In generale, mi sembra che la tv come industria si stia ringiovanendo. La stessa cosa avviene anche negli Stati Uniti, dove c'è una grossa differenza tra le produzioni di Hollywood e quelle di Netflix, in termini di diversità.

Se parliamo di diversità e immaginario, quanto possono far evolvere le cose Internet, i social media e le nuove tecnologie?
Sicuramente i social media stanno ridefinendo i concetti di cui stiamo parlando. I giovani che li usano e ne sono protagonisti—tra cui ci sono afrodiscendenti o di altra origine, nonché persone cresciute con compagni di scuola e amici di diverse etnie o religioni—hanno in mente un altro modo di produrre contenuti culturali.
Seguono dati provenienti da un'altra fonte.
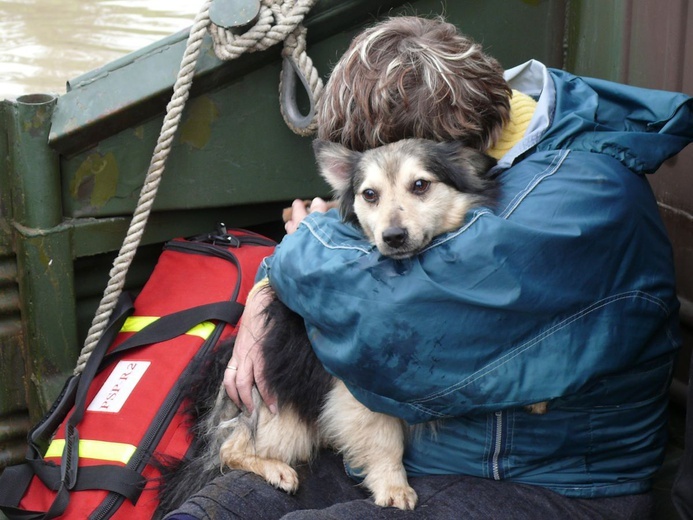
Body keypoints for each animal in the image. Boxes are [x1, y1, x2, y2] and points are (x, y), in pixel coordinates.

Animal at [155, 139, 502, 516]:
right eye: (369, 194)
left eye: (421, 185)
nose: (393, 236)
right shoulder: (352, 387)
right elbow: (384, 439)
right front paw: (393, 486)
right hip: (284, 416)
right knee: (228, 450)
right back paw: (274, 469)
Ciò su cui noi stiamo riflettendo è quello che passa nel mainstream, nella cultura delle televisione e in quella che è ancora di massa, e che ha ancora un grosso potere di formare a livello educativo i cittadini e le persone, ma anche a costruire identità.

Non scordiamoci che i media sono anche i mezzi con cui ci costruiamo la rappresentazione del mondo, la nostra identità, i modelli a cui vogliamo aspirare. E se io non mi vedo rappresentato, sicuramente non avrò le stesse potenzialità per diventare quello che vorrei essere—e questo è un grosso limite.